Let's start by creating some unbalanced sets.

 from sklearn.datasets import make_classification X, y = make_classification( n_classes=2, class_sep=1.5, weights=[0.9, 0.1], n_informative=3, n_redundant=1, flip_y=0, n_features=20, n_clusters_per_class=1, n_samples=100, random_state=10 ) X = pd.DataFrame(X) X['target'] = y 

Now we can perform random undersampling and oversampling like this:

 num_0 = len(X[X['target']==0]) num_1 = len(X[X['target']==1]) print(num_0,num_1) #   undersampled_data = pd.concat([ X[X['target']==0].sample(num_1) , X[X['target']==1] ]) print(len(undersampled_data)) #   oversampled_data = pd.concat([ X[X['target']==0] , X[X['target']==1].sample(num_0, replace=True) ]) print(len(oversampled_data)) ------------------------------------------------------------ OUTPUT: 90 10 20 180 

Andersampling and oversampling using imbalanced-learn

imbalanced-learn (imblearn) is a python library for dealing with the problems of unbalanced datasets.
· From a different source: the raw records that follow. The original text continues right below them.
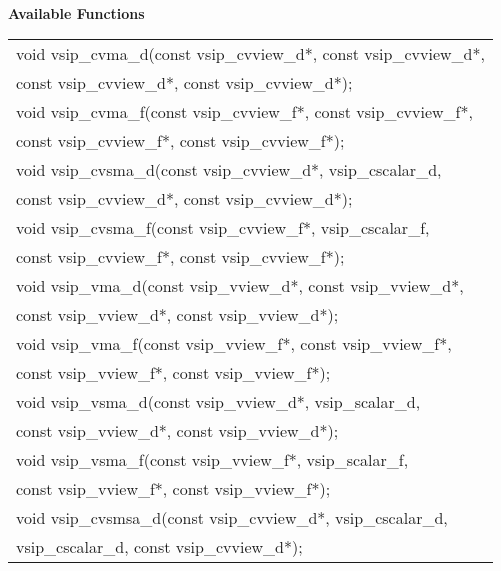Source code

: \\\cvsiplh
\newline \hspace*{.8cm} \vspace*{.1cm} \textbf{Available Functions }
\newline \hspace*{1.1cm} {
\ttfamily
\begin{tabular}[H]{l}
void vsip\_cvma\_d(const vsip\_cvview\_d*, const vsip\_cvview\_d*,\\*\hspace{.7cm}const vsip\_cvview\_d*, const vsip\_cvview\_d*);\\
void vsip\_cvma\_f(const vsip\_cvview\_f*, const vsip\_cvview\_f*,\\*\hspace{.7cm}const vsip\_cvview\_f*, const vsip\_cvview\_f*);\\
void vsip\_cvsma\_d(const vsip\_cvview\_d*, vsip\_cscalar\_d,\\*\hspace{.7cm}const vsip\_cvview\_d*, const vsip\_cvview\_d*);\\
void vsip\_cvsma\_f(const vsip\_cvview\_f*, vsip\_cscalar\_f,\\*\hspace{.7cm}const vsip\_cvview\_f*, const vsip\_cvview\_f*);\\
void vsip\_vma\_d(const vsip\_vview\_d*, const vsip\_vview\_d*,\\*\hspace{.7cm}const vsip\_vview\_d*, const vsip\_vview\_d*);\\
void vsip\_vma\_f(const vsip\_vview\_f*, const vsip\_vview\_f*,\\*\hspace{.7cm}const vsip\_vview\_f*, const vsip\_vview\_f*);\\
void vsip\_vsma\_d(const vsip\_vview\_d*, vsip\_scalar\_d,\\*\hspace{.7cm}const vsip\_vview\_d*, const vsip\_vview\_d*);\\
void vsip\_vsma\_f(const vsip\_vview\_f*, vsip\_scalar\_f,\\*\hspace{.7cm}const vsip\_vview\_f*, const vsip\_vview\_f*);\\
void vsip\_cvsmsa\_d(const vsip\_cvview\_d*, vsip\_cscalar\_d,\\*\hspace{.7cm}vsip\_cscalar\_d, const vsip\_cvview\_d*);\\

\end{tabular}}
It contains several different methods for resampling.

a. Andersampling using Tomek Links:

One of the methods provided is called Tomek Links. “Links” in this case are pairs of elements from different classes that are nearby.

Using the algorithm, we will eventually remove the pair element from the larger set, which will allow the classifier to work out better.

 from imblearn.under_sampling import TomekLinks tl = TomekLinks(return_indices=True, ratio='majority') X_tl, y_tl, id_tl = tl.fit_sample(X, y) 

b. Oversampling with SMOTE:

In SMOTE (Synthesis Minority Oversampling Method), we create elements in close proximity to existing ones in a smaller set.

 from imblearn.over_sampling import SMOTE smote = SMOTE(ratio='minority') X_sm, y_sm = smote.fit_sample(X, y) 

But in imblearn there are other methods of undersampling (Cluster Centroids, NearMiss, etc.) and oversampling (ADASYN and bSMOTE), which can also be useful.

Conclusion

Algorithms are the blood of data science.

Sampling is one of the most important areas in working with data, and only a superficial overview is given above.

A well-chosen sampling strategy can pull the whole project along. Selected poorly lead to erroneous results. Therefore, the choice must be made wisely.